Print out the complete set of records below, exactly as they read.

Collected data
-----

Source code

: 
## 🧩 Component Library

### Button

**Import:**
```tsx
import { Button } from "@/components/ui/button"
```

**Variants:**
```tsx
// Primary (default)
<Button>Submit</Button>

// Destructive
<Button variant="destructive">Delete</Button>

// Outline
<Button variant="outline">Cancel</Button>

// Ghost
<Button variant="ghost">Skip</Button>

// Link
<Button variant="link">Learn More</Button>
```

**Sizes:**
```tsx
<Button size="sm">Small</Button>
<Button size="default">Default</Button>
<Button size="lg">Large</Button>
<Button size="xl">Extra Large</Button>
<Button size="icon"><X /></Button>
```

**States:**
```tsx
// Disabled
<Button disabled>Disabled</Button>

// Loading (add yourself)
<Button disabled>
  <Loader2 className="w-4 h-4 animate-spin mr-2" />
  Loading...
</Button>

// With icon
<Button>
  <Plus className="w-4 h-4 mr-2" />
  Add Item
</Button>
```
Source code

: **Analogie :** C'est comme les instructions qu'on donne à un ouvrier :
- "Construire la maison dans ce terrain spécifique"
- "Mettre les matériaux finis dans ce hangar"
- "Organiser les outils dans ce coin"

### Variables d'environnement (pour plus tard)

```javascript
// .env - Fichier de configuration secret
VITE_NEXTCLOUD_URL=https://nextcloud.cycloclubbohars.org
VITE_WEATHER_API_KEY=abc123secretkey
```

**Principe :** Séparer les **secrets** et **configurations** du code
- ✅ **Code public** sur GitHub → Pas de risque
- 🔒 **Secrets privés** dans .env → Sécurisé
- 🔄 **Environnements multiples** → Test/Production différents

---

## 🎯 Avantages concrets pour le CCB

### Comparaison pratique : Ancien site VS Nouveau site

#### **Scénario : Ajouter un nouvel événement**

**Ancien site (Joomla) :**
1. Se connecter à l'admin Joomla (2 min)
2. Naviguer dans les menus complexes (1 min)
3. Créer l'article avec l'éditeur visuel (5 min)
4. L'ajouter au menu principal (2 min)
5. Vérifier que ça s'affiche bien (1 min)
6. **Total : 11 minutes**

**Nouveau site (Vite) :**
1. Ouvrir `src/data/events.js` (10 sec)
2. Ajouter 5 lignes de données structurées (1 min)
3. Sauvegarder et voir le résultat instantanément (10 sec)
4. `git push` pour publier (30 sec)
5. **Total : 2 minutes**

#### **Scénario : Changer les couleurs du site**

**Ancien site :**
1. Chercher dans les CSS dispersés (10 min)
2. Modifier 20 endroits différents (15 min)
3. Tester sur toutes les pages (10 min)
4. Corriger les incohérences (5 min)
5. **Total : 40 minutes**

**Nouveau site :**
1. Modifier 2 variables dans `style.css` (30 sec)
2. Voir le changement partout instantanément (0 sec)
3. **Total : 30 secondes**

-----

Answer below
Source code

: 
## 🧩 Component Library

### Button

**Import:**
```tsx
import { Button } from "@/components/ui/button"
```

**Variants:**
```tsx
// Primary (default)
<Button>Submit</Button>

// Destructive
<Button variant="destructive">Delete</Button>

// Outline
<Button variant="outline">Cancel</Button>

// Ghost
<Button variant="ghost">Skip</Button>

// Link
<Button variant="link">Learn More</Button>
```

**Sizes:**
```tsx
<Button size="sm">Small</Button>
<Button size="default">Default</Button>
<Button size="lg">Large</Button>
<Button size="xl">Extra Large</Button>
<Button size="icon"><X /></Button>
```

**States:**
```tsx
// Disabled
<Button disabled>Disabled</Button>

// Loading (add yourself)
<Button disabled>
  <Loader2 className="w-4 h-4 animate-spin mr-2" />
  Loading...
</Button>

// With icon
<Button>
  <Plus className="w-4 h-4 mr-2" />
  Add Item
</Button>
```
Source code

: **Analogie :** C'est comme les instructions qu'on donne à un ouvrier :
- "Construire la maison dans ce terrain spécifique"
- "Mettre les matériaux finis dans ce hangar"
- "Organiser les outils dans ce coin"

### Variables d'environnement (pour plus tard)

```javascript
// .env - Fichier de configuration secret
VITE_NEXTCLOUD_URL=https://nextcloud.cycloclubbohars.org
VITE_WEATHER_API_KEY=abc123secretkey
```

**Principe :** Séparer les **secrets** et **configurations** du code
- ✅ **Code public** sur GitHub → Pas de risque
- 🔒 **Secrets privés** dans .env → Sécurisé
- 🔄 **Environnements multiples** → Test/Production différents

---

## 🎯 Avantages concrets pour le CCB

### Comparaison pratique : Ancien site VS Nouveau site

#### **Scénario : Ajouter un nouvel événement**

**Ancien site (Joomla) :**
1. Se connecter à l'admin Joomla (2 min)
2. Naviguer dans les menus complexes (1 min)
3. Créer l'article avec l'éditeur visuel (5 min)
4. L'ajouter au menu principal (2 min)
5. Vérifier que ça s'affiche bien (1 min)
6. **Total : 11 minutes**

**Nouveau site (Vite) :**
1. Ouvrir `src/data/events.js` (10 sec)
2. Ajouter 5 lignes de données structurées (1 min)
3. Sauvegarder et voir le résultat instantanément (10 sec)
4. `git push` pour publier (30 sec)
5. **Total : 2 minutes**

#### **Scénario : Changer les couleurs du site**

**Ancien site :**
1. Chercher dans les CSS dispersés (10 min)
2. Modifier 20 endroits différents (15 min)
3. Tester sur toutes les pages (10 min)
4. Corriger les incohérences (5 min)
5. **Total : 40 minutes**

**Nouveau site :**
1. Modifier 2 variables dans `style.css` (30 sec)
2. Voir le changement partout instantanément (0 sec)
3. **Total : 30 secondes**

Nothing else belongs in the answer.